"If you got eight answers correct, then you are the average American. That's good.... And if you got thirty-one or even more correct, we, friend, are not smart enough to help you."

--Esquire, Nov. 1999, p. 188

Depending on whether you count the one multiple-choice question on which I'd worked out the correct answer, but accidentally wrote down the wrong letter, I either got thirty-one or thirty-two.


Wednesday, November 3, 1999
Scheduling and Stuff

I wrote yesterday:

Sure, in theory I should have no trouble at all handling twelve credits. But that doesn't explain why I keep feeling overwhelmed every semester. Which either means that I'm just doing a bad job of things, or that maybe I ought to reconsider the reality of the situation.

I would be remiss if I continued to give the first of those possibilities short shrift in this space. The fact is, I still believe that I can handle upwards of twelve credits in a semester. Where I've been running into trouble has been in the area of time management. Particularly with regard to lousy scheduling.

See, it's like this. I do everything at the last minute. And, usually, this works. As a general rule, I run on nervous energy, and actually thrive on getting everything done once I no longer have any choice in the matter.

The problem comes when I have two projects due at the same last minute. When that happens, I am screwed. When that happens, I fall apart at the seams.

Now, while it would no doubt be a more constructive solution for me to learn to do things before the last minute, that's not going to happen so quickly. So, realistically, the key is to make sure that my courses aren't arranged so as to give me simultaneous deadlines. Ideally, I'd want to arrange matters so that I have no more than one class on any given day.

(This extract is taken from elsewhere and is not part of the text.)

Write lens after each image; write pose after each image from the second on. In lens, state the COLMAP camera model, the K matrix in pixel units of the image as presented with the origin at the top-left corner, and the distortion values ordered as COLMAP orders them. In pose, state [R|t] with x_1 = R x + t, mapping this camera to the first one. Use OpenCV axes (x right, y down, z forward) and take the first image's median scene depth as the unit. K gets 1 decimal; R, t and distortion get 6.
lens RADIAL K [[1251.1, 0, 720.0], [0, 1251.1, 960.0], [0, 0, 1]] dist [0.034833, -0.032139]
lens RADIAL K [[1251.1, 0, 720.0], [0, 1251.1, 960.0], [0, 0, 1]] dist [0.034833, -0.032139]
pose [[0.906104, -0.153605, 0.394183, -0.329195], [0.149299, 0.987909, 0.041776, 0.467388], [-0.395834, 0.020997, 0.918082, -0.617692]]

Actually, this was exactly what I did in my first two semesters. I started exclusively as an evening student, and the overwhelming majority of evening classes meet once a week, for three hours. So I had a different class every night, Monday through Thursday. And, well, it worked. On the whole, this approach definitely fit my personal work rhythms the best.

This presents the question of why I ever stopped doing things that way. And the answer is that it's not always an option. There are only so many courses that fit such a schedule, and I kept running into courses that I wanted to take that met twice a week.

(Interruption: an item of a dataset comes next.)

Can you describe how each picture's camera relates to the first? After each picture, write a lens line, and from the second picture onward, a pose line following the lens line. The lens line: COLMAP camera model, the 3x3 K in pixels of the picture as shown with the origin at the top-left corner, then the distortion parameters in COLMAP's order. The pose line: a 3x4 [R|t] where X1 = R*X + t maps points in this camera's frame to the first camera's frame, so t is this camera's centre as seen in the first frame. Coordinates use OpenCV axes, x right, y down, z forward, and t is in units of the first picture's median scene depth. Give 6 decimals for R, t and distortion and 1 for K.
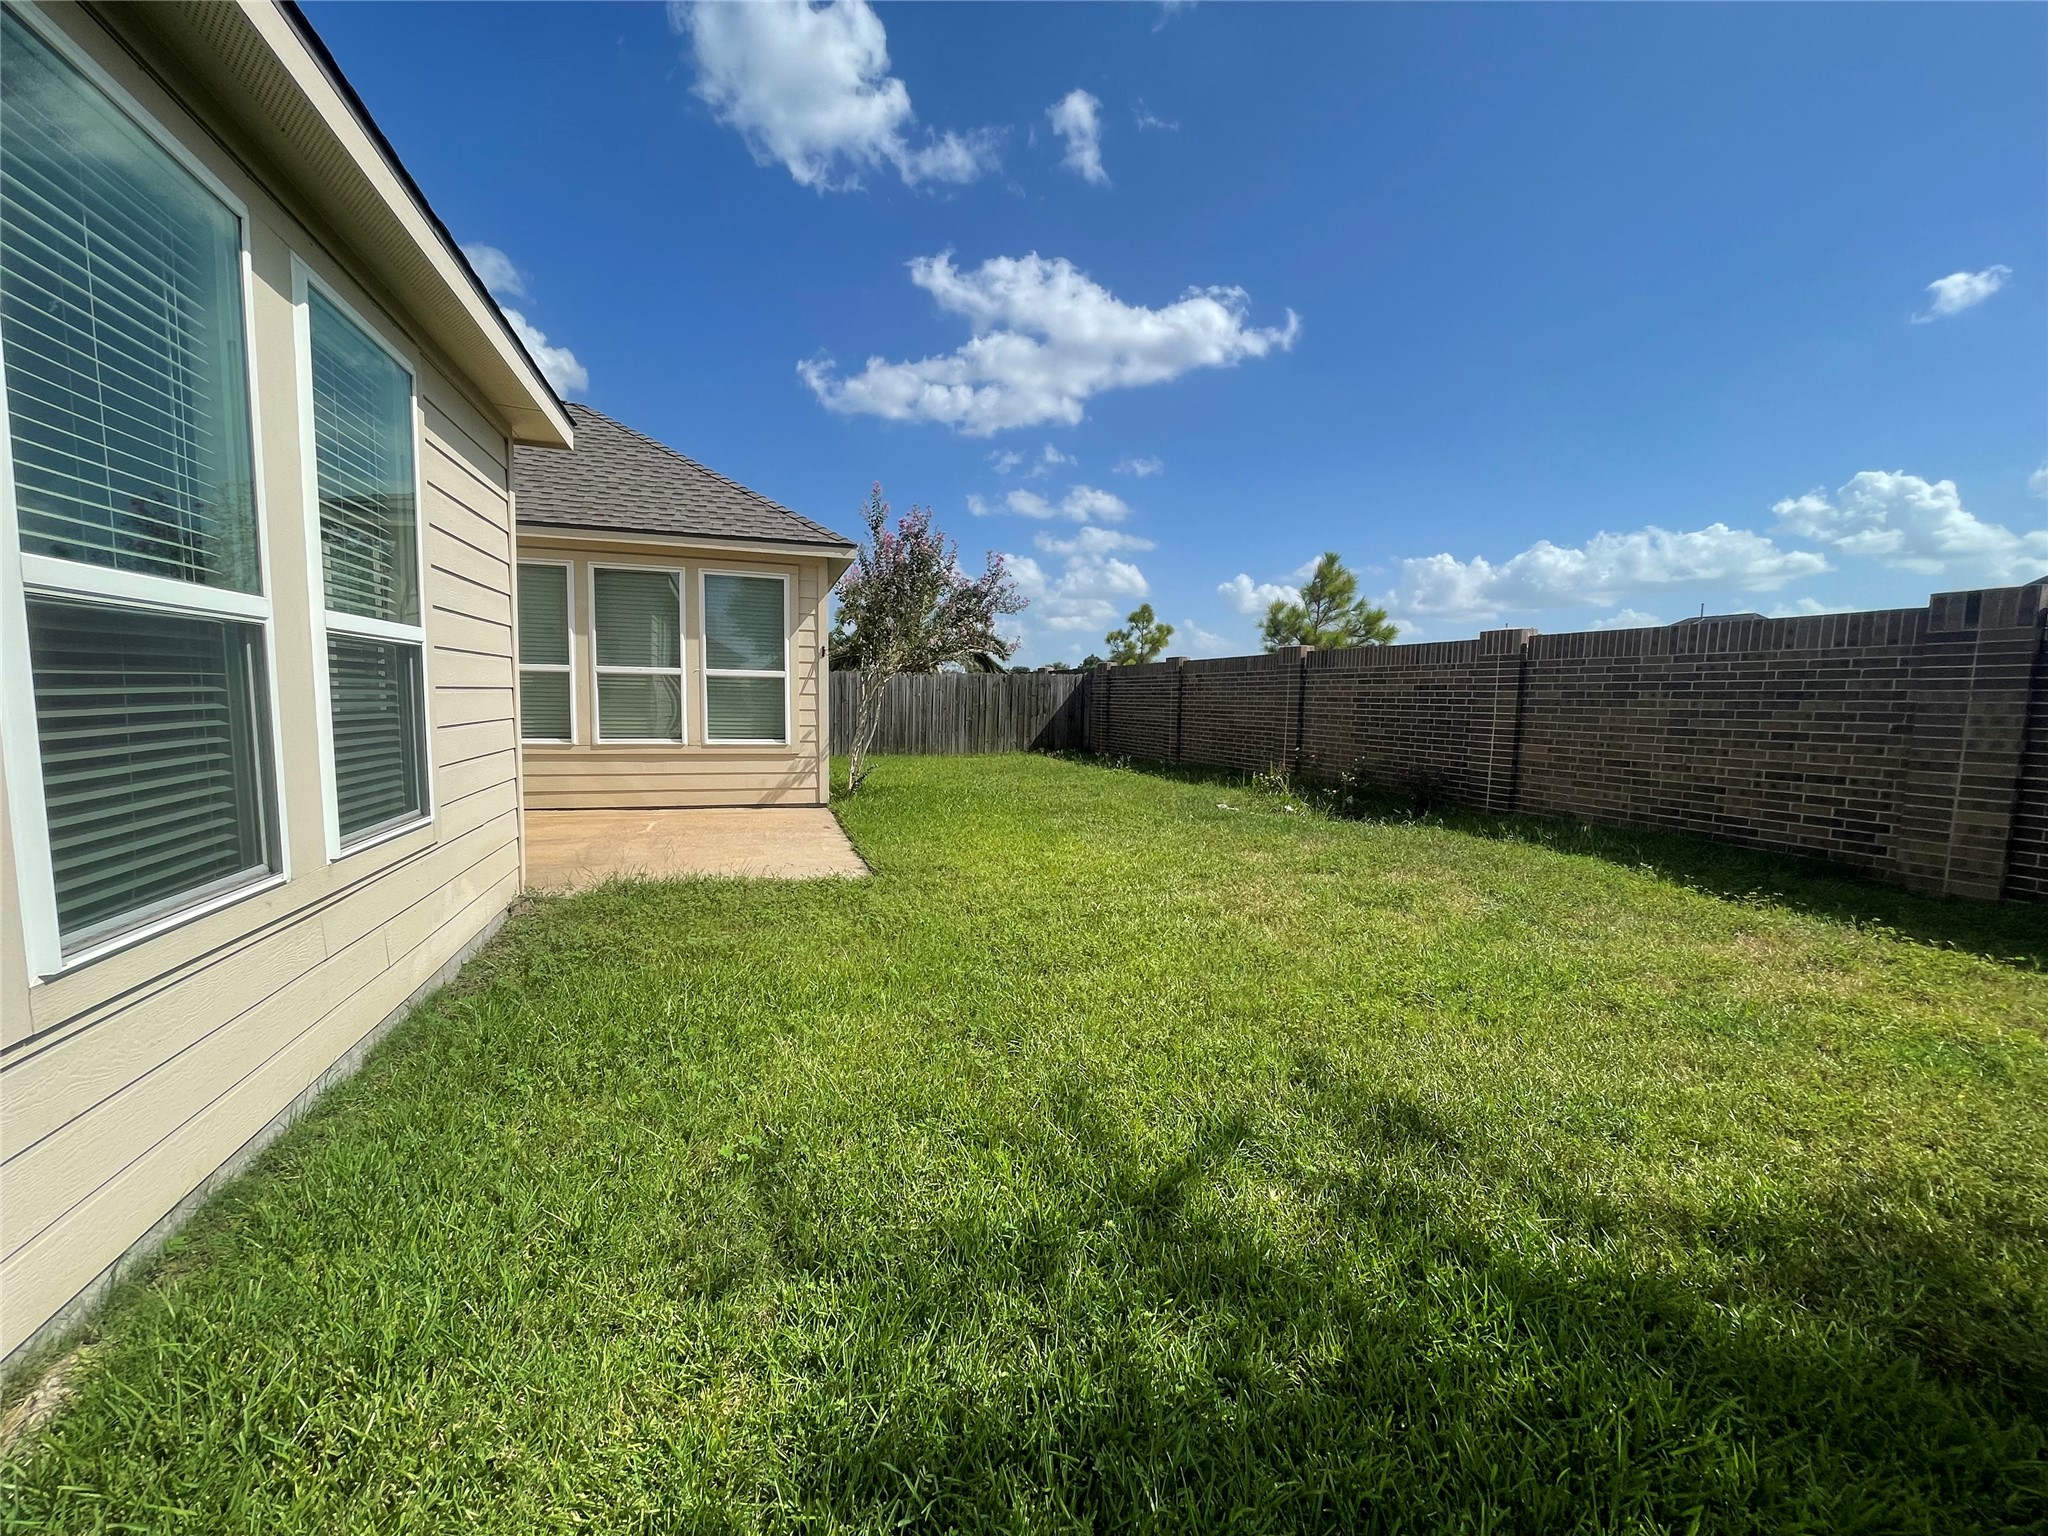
lens RADIAL K [[823.2, 0, 1023.0], [0, 823.2, 771.5], [0, 0, 1]] dist [-0.000445, 0.000151]
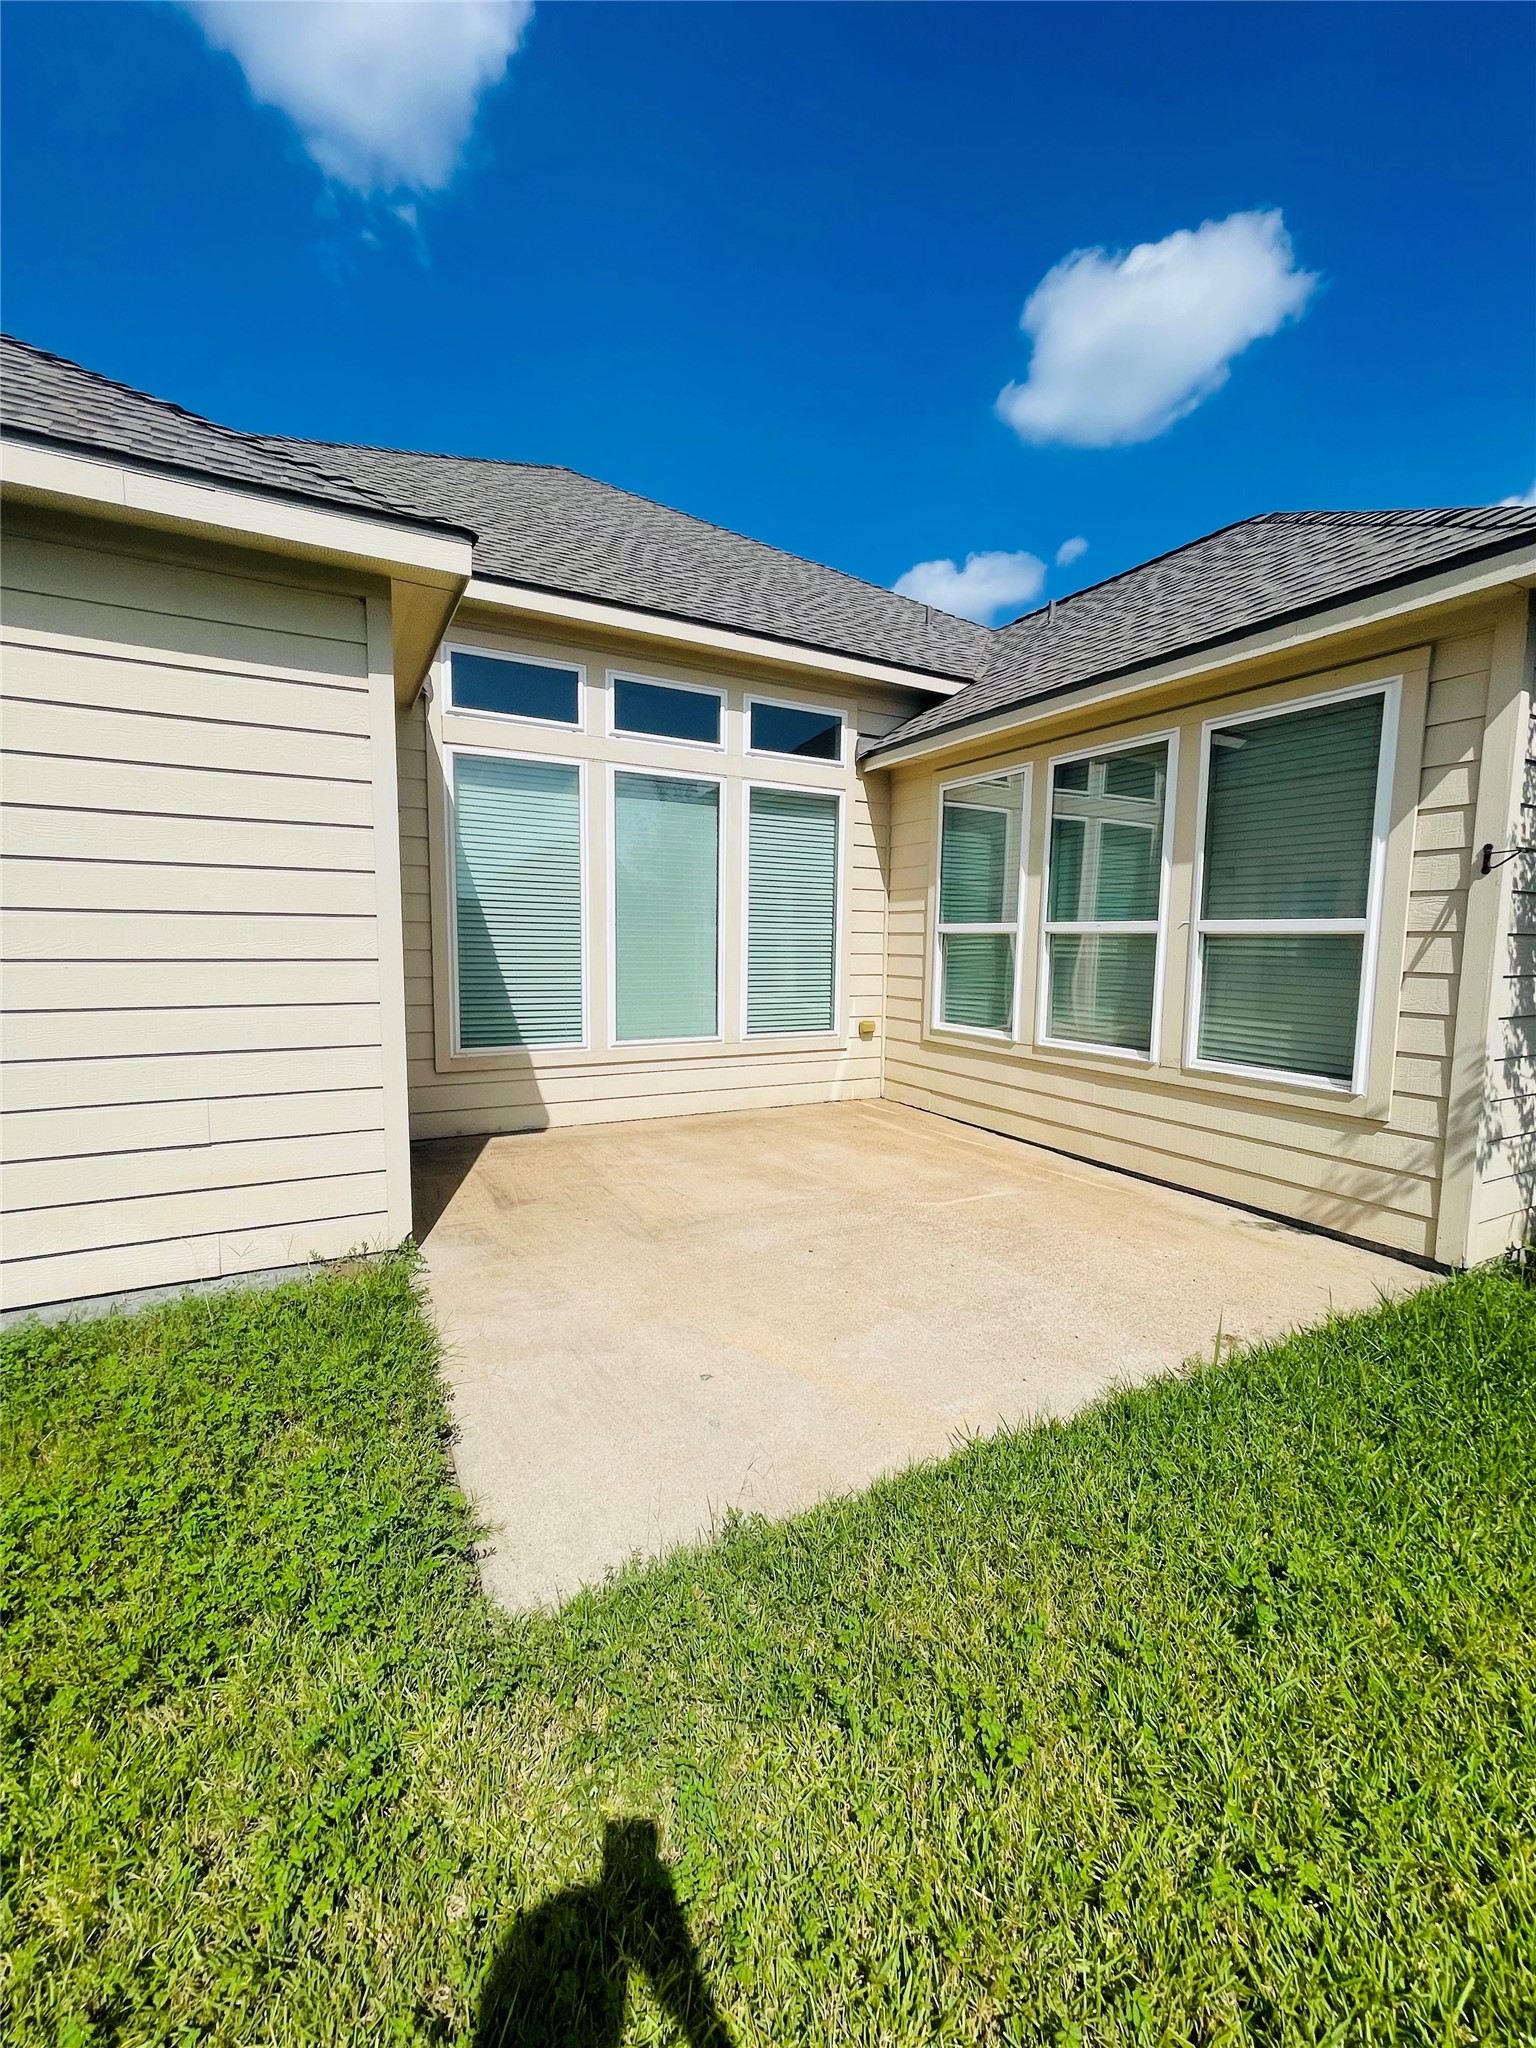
lens RADIAL K [[823.2, 0, 764.1], [0, 823.2, 1019.1], [0, 0, 1]] dist [-0.000445, 0.000151]
pose [[0.171310, 0.078348, -0.982097, 0.067125], [-0.097619, 0.993278, 0.062212, -0.067526], [0.980369, 0.085214, 0.177807, 0.633826]]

So I kept convincing myself that I could manage it, that a twice-weekly class only has half the stress in any given session, rather than double the number of last minutes at which something will be due. Even though the latter is the reality of the situation.

Incidentally, having realized this, I can see a potential schedule under which I could take thirteen credits (consuming eighteen hours) next semester without collapsing, I think. If the course offerings work out the way I'd like. But I think I'm going to resist that. One semester part-time won't kill me, and I can probably use the break, and I should probably at least try it once before I dismiss the idea entirely.

But we'll see.



This week's stage reading in English 255 was of "Mistake," by Václav Havel. Five students acted it out, with a sixth (the same guy as last time) serving as director, and it went quite well, I thought. Especially as it featured a really strong performance by Phebe, who played the Second Prisoner. (For those who read yesterday's entry and did the math with this one from March, yes, this is the class we have in common this semester.)

I don't think we're going to keep having these readings every week, which is actually a bit of a pity, 'cause they're fun. Both to perform, and to watch.



So I took out the latest issue of Esquire from the library yesterday, finding their "(This Is Not a) Genius Test," being a collection of brainteasers. So I gave it a shot, although I admittedly didn't follow their instructions exactly:

"Make sure you feel well and have had a little sleep," they said. "Give yourself an hour or so..."

Well, I started as soon as I found the article, scribbling my answers on the back of a paper plate for the next eighteen minutes, after which I went back to college to speak to my English 255 professor about his comments on my essay about Woolf. I then returned home later and continued, finishing forty-two minutes later, while simultaneously watching The Simpsons during much of that.

Hmmm, come to think of it, it did work out to an hour anyway. I hadn't done the math until now.

On the whole, it was fun: not too challenging, but having some interesting bits. Not a bad way to pass an hour. At any rate, I suppose that, whatever else happens, I can take pride in knowing that according to a highly scientific and deeply meaningful "intelligence test" in Esquire, I'm smarter than 99.9% of the population.

I hope you're catching the sarcasm directed towards the test there. Still, this leads into a number of issues I've wanted to get into in reply to things Columbine and Elaine have written, which I don't think I'll be getting to tonight. But soon, I think.